Collinwood Township is located in Township 118 North of the Arkansas Base Line and Range 29 West of the 5th Principal Meridian.

==Demographics==
As of the census of 2000, there were 1,037 people, 364 households, and 289 families residing in the township. The population density was 33.4 PD/sqmi. There were 462 housing units at an average density of 14.9 /sqmi. The racial makeup of the township was 99.32% White, 0.10% Asian, 0.19% from other races, and 0.39% from two or more races. Hispanic or Latino of any race were 0.77% of the population.

There were 364 households, out of which 36.3% had children under the age of 18 living with them, 73.9% were married couples living together, 2.5% had a female householder with no husband present, and 20.6% were non-families. 16.2% of all households were made up of individuals, and 5.8% had someone living alone who was 65 years of age or older. The average household size was 2.85 and the average family size was 3.16.
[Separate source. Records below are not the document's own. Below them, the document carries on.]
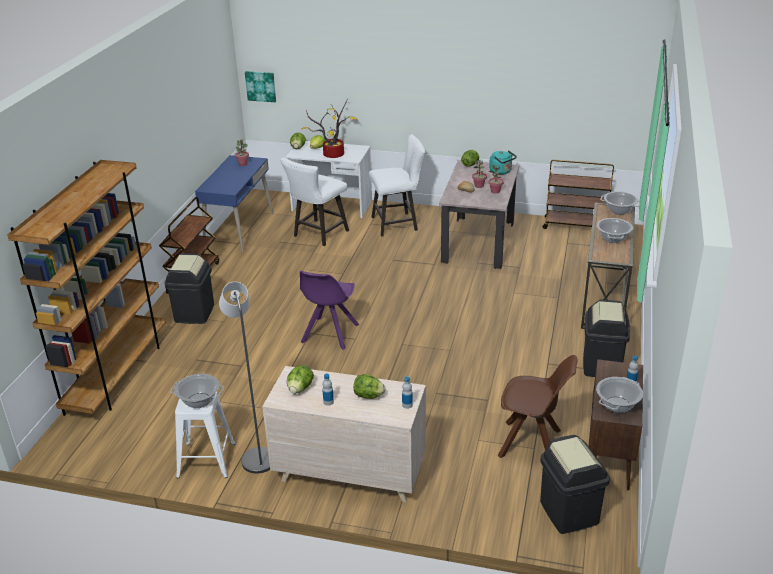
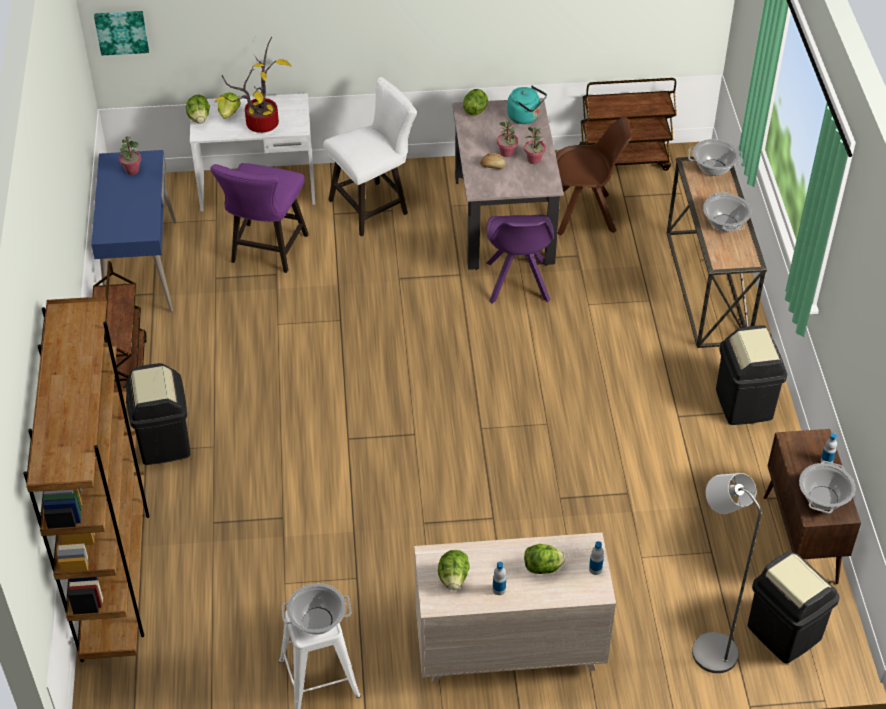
camera: 20 degrees left, 15 degrees up
grey floor lamp [219,282,270,473] -> grey floor lamp moved to [692,473,761,673]
white stool [280,157,349,246] -> purple stool [210,163,309,273]
purple chair [300,271,359,350] -> purple chair moved to [486,214,554,303]
brown chair [498,355,578,458] -> brown chair moved to [556,117,633,235]

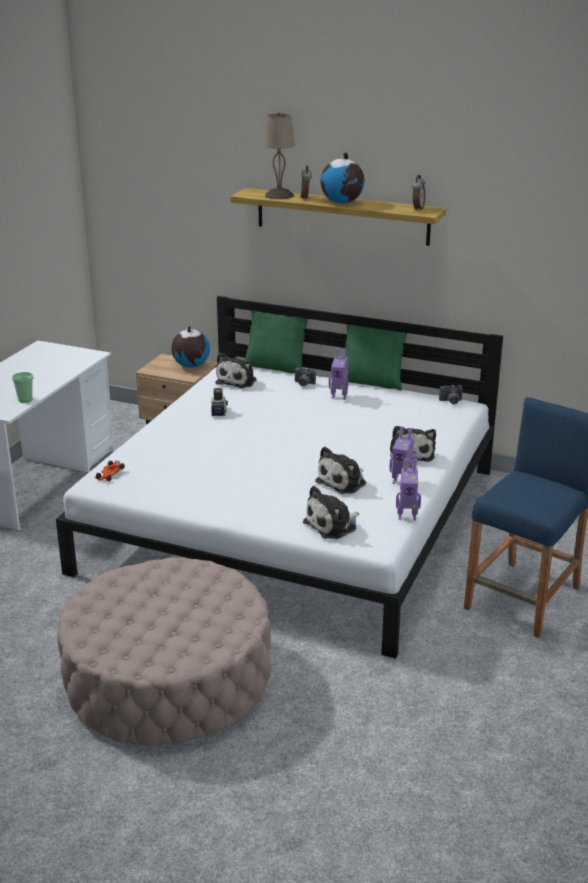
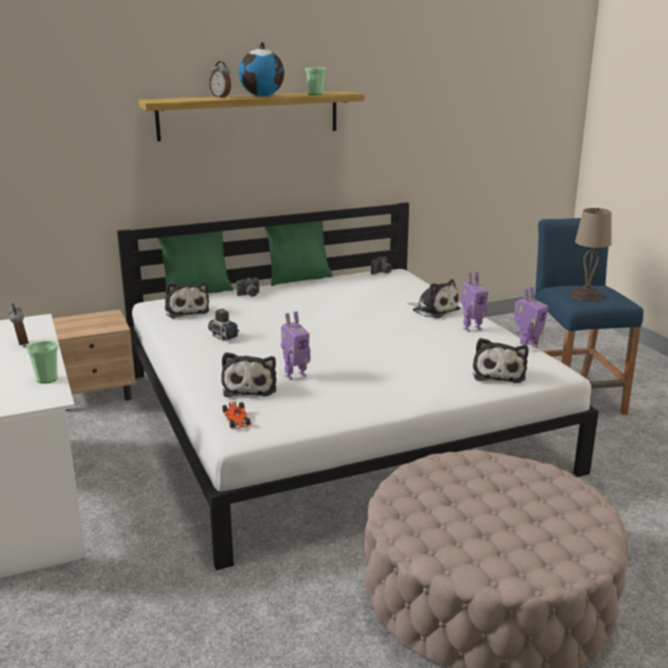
camera: 45 degrees left, 5 degrees down
globe [171,326,210,368] -> none
beige table lamp [263,113,295,199] -> beige table lamp moved to [570,208,612,301]
plush toy [315,447,366,494] -> plush toy moved to [221,352,276,397]
toy robot [329,348,348,400] -> toy robot moved to [281,311,310,380]
alarm clock [412,175,425,211] -> alarm clock moved to [8,303,29,347]
none -> cup [305,67,326,95]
In the township the population was spread out, with 28.0% under the age of 18, 5.4% from 18 to 24, 25.6% from 25 to 44, 27.9% from 45 to 64, and 13.2% who were 65 years of age or older. The median age was 40 years. For every 100 females, there were 114.3 males. For every 100 females age 18 and over, there were 113.4 males.

The median income for a household in the township was $56,786, and the median income for a family was $63,295. Males had a median income of $41,200 versus $30,000 for females. The per capita income for the township was $22,065. About 4.1% of families and 6.2% of the population were below the poverty line, including 11.6% of those under age 18 and 1.6% of those age 65 or over.

==Steelesville==
Located within the township is an area known as Steelesville. The community of Steelesville was first delineated by the school district of the same name. The school was a typical rural America one-room school building occupied by students in grades one through eight who resided in the confines of the Steelesville School district. Also located within the Steelesville community is the Steelesville Cemetery. The Steelesville Cemetery is a one-acre active cemetery, owned by Gethsemane Lutheran Church, Dassel, Minnesota, and maintained by the Steelesville Cemetery Association.